Although composite parts have been in use for years, the 787 is the first airliner built mainly out of the new materials, which help airlines save fuel by reducing aircraft weight.
Albaugh said the inspections might affect delivery of the aircraft to customers in the short term, but Boeing still expects to meet its target for this year.
Analysts have said the discovery of the flaw after the first delivery of the aircraft last September had raised questions about whether Boeing could meet what many already saw as an ambitious plan to raise output to 10 Dreamliners a month by the end of 2013.
“People pretty much understood when the news came out initially that it would affect the majority of the Dreamliners that had been produced, because it was a workmanship issue.
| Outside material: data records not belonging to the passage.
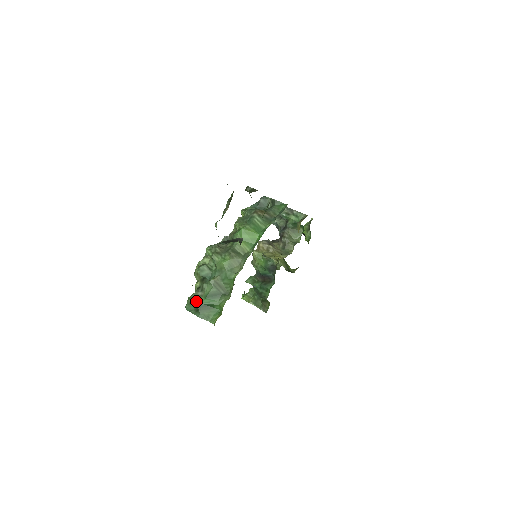
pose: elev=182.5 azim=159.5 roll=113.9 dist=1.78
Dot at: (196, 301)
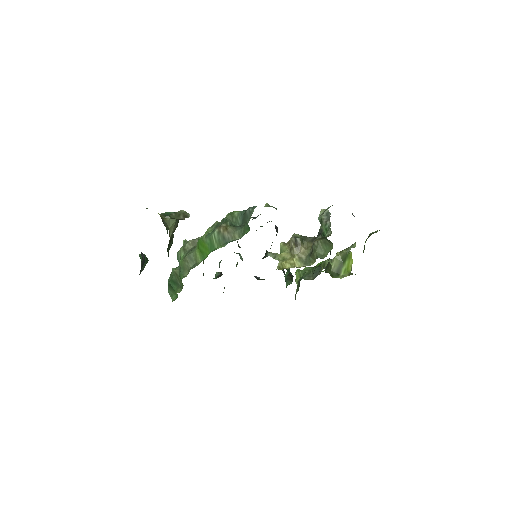
Dot at: occluded
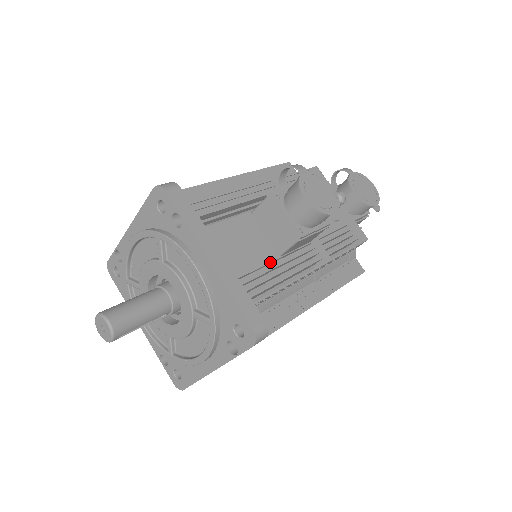
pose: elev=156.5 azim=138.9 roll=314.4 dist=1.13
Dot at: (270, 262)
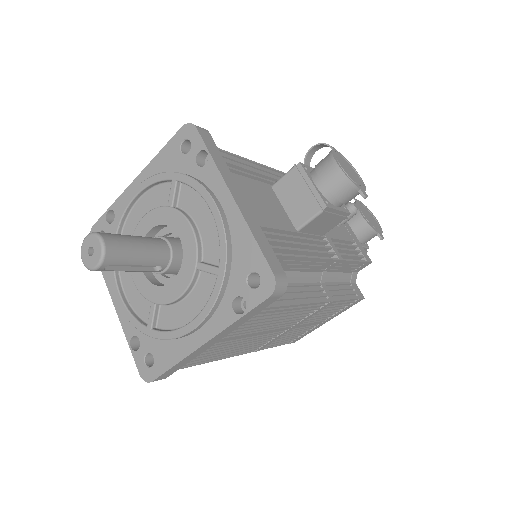
Dot at: (289, 230)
So I don’t think this will be too much of an overhang on the stock,” said Wedbush Securities analyst Kenneth Herbert.
Boeing currently makes 2.5 Dreamliners each month and expects to boost monthly output to 3.5 in the second quarter and to five by year-end.
Herbert said many aviation experts and stock analysts expect Boeing to miss its production rate target next year and have already priced that view into the company’s shares.
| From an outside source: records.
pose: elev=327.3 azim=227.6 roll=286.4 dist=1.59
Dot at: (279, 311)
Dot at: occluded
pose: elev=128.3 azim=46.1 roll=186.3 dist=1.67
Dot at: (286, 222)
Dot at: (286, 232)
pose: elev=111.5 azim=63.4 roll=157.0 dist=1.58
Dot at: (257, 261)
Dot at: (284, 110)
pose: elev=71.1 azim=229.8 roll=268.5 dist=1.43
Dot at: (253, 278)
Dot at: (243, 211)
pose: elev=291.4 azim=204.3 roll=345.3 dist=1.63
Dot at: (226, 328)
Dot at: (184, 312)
Boeing stock was up 52 cents to $76.24 in afternoon trade on the New York Stock Exchange.
ANA put the plane into regular passenger service starting on Dec. 1. Due to production problems, that was three years later than originally planned.
ANA said Boeing had contacted the airline to say there were no safety issues involved in shimming and to give a general indication of the inspection procedure. ANA said its five Dreamliners are operating normally.
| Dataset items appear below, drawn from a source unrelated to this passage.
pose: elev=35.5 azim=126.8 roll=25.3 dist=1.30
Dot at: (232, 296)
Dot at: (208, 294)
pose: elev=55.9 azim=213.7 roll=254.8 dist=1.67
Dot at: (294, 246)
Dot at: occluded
Japan Airlines Corp has already said it no longer expects its first Dreamliner by the end of February as a result of the manufacturing glitch.
The 787 problem comes as Boeing rival Airbus, an EADS unit, investigates the cause of cracks in part of the wings of its A380 superjumbo. It also insists its jets are safe. .
Airbus Chief Executive Officer Tom Enders pledged last week the plane-maker would apply lessons from the A380 glitches to the development of the A350, which is the European company’s carbon-composite answer to the 787 Dreamliner.
Boeing will decide whether to go ahead with plans to produce a stretched, or longer, version of the 787 Dreamliner by the end of this year, Albaugh said.
Most aircraft analysts have expected Boeing to push ahead with the 787-10, which would carry around 320 people, 40 more than the longest 787 version currently on offer, the 787-9.
The 787 and A350 address the mid-sized segment of the market, which is expected to number several thousand aircraft in coming decades as airlines renew fleets to save fuel and open up new routes.
Airbus and Boeing are also battling to maintain a roughly equal share of the single-aisle aircraft segment, the industry’s largest by volume, after updating their best-selling 150-seat jets with new engines.
Airbus took the lead last year with strong sales of its A320neo, but Boeing is redressing the balance with its 737 MAX.
“We have over 1,100 commitments (for the 737 MAX), and our goal this year is to turn all of those into firm orders,” Albaugh told reporters, adding that Boeing aims for a couple of thousand firm orders by the time the updated aircraft enters service in 2017.
“If there really is a softening in the economy, you could see some deferrals, you could see some people cancelling and you could see fewer orders,” he said.
Underlining concerns about the economy, Singapore Airlines Ltd said on Wednesday it was cutting cargo capacity by 20 percent because of weak demand and high fuel prices.